### [About this task]
Which lines in the records contain the string "that"? List each one in full, counting only matches with the same capitalization.

::::

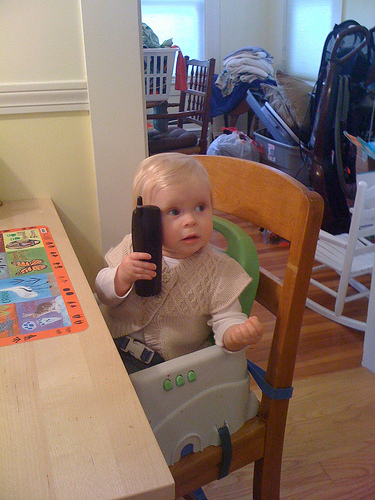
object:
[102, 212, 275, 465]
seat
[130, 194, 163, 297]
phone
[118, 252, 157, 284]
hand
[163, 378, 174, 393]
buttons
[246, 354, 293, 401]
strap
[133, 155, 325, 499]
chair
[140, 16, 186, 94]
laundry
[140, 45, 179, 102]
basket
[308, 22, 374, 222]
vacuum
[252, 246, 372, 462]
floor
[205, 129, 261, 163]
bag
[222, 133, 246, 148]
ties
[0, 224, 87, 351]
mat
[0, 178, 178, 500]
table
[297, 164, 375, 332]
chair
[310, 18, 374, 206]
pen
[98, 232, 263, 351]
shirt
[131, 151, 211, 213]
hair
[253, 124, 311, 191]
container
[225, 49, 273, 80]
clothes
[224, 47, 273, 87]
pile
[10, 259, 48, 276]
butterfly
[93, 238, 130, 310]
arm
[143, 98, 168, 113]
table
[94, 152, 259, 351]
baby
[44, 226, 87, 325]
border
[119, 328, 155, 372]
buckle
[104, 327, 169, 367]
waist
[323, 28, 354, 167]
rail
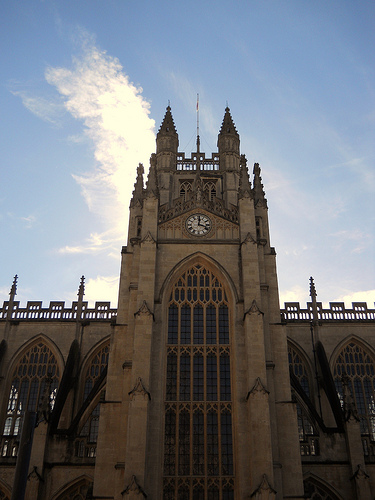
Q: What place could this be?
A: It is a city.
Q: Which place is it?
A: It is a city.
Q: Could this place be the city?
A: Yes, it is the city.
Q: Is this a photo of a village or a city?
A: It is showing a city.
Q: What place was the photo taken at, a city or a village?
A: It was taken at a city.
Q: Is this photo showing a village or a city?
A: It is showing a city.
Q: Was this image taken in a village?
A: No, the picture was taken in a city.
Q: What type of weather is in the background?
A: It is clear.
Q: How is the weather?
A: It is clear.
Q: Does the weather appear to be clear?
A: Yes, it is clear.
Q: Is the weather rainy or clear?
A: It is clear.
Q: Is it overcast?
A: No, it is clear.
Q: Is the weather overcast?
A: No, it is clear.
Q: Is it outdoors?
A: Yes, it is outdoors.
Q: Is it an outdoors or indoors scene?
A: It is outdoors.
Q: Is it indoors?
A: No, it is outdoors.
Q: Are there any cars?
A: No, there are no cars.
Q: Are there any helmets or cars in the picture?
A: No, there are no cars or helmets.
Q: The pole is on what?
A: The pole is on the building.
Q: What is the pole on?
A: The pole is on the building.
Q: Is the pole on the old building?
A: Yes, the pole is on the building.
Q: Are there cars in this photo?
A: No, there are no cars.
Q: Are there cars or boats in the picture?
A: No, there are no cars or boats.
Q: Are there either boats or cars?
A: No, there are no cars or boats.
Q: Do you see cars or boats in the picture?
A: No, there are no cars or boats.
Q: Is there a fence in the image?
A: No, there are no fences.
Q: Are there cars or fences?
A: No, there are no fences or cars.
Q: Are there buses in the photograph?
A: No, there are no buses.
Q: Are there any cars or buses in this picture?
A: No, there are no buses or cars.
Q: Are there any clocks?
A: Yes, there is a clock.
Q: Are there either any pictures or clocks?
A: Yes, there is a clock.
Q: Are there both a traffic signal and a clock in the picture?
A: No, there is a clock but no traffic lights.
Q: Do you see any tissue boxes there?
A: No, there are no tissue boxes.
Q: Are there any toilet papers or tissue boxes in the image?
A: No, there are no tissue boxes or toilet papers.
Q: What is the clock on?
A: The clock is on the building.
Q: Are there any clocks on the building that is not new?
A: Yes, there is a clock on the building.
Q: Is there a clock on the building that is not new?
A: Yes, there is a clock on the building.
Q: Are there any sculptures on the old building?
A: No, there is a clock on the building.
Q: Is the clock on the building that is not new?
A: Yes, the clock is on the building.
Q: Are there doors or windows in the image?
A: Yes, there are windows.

::::

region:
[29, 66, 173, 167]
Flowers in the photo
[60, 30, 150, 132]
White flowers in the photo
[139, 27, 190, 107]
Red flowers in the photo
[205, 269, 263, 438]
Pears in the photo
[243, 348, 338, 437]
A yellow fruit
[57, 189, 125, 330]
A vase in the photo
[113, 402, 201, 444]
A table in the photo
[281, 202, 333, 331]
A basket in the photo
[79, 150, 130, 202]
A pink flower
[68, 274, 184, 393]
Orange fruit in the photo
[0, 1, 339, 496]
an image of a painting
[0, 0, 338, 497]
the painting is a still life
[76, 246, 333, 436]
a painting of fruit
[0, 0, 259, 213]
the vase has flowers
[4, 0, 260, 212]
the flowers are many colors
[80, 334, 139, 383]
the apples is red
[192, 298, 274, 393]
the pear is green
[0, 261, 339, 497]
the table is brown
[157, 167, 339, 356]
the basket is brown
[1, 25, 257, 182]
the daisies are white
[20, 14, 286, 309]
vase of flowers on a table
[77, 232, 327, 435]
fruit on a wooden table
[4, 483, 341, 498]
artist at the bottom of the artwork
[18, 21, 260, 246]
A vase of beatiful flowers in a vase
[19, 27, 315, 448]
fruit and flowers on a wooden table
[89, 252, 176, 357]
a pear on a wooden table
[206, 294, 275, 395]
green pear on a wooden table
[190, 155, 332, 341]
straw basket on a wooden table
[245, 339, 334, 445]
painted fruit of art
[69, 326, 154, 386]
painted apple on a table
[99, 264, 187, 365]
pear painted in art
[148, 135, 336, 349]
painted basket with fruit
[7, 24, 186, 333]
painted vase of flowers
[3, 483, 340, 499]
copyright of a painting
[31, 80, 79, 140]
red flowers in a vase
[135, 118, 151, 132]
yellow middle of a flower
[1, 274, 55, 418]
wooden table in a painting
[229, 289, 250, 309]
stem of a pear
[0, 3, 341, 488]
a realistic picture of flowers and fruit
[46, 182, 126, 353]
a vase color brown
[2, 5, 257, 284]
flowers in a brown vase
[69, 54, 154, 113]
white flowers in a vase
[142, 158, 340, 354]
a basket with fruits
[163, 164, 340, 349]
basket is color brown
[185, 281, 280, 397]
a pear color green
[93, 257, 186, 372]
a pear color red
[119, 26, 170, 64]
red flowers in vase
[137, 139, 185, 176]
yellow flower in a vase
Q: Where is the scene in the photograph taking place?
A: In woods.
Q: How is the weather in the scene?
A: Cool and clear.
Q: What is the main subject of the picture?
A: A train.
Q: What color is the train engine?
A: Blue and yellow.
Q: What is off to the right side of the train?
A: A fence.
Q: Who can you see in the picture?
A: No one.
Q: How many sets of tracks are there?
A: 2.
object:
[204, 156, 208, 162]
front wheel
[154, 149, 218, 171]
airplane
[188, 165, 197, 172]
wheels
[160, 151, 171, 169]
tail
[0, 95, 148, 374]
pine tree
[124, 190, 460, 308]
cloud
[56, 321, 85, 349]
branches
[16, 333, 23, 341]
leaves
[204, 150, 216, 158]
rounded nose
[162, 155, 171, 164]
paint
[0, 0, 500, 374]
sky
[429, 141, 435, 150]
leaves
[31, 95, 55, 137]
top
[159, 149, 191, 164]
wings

::::

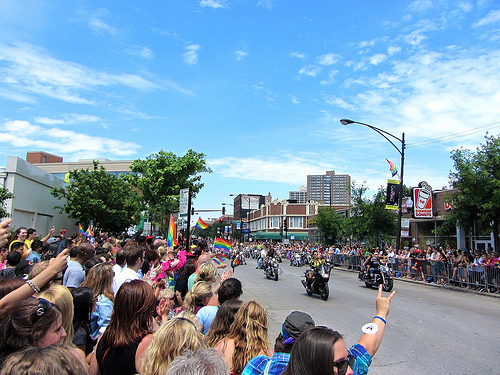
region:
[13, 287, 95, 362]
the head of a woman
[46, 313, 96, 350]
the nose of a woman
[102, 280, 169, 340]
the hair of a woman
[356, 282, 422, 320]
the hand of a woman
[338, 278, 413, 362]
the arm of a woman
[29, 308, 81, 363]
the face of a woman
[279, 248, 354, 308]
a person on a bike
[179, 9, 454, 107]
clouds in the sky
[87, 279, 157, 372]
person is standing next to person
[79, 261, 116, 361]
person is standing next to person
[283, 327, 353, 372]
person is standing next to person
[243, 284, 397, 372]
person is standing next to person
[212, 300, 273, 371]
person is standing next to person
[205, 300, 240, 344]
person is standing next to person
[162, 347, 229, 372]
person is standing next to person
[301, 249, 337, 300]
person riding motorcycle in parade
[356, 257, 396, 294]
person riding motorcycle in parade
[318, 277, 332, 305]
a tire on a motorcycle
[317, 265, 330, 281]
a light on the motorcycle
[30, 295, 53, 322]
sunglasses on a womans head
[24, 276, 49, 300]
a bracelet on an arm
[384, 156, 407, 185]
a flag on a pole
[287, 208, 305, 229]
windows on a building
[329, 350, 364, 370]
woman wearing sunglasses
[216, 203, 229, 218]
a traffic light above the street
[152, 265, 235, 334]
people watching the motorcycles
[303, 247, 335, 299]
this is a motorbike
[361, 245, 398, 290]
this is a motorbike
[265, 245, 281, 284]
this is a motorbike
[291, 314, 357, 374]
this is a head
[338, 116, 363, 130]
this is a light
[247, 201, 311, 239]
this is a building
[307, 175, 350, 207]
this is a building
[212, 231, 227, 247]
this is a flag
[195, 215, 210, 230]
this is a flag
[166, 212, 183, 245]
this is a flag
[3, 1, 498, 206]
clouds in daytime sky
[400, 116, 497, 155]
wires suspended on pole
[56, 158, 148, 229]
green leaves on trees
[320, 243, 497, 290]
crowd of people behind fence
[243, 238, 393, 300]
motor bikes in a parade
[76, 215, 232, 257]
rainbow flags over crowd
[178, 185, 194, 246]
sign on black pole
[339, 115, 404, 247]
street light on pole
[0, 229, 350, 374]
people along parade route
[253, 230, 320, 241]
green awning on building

::::

### [Result of this exercise]
Q: Are there any clocks on the building that is not new?
Q: Is there a clock on the building that is not new?
Q: Is the clock on the building that is not new?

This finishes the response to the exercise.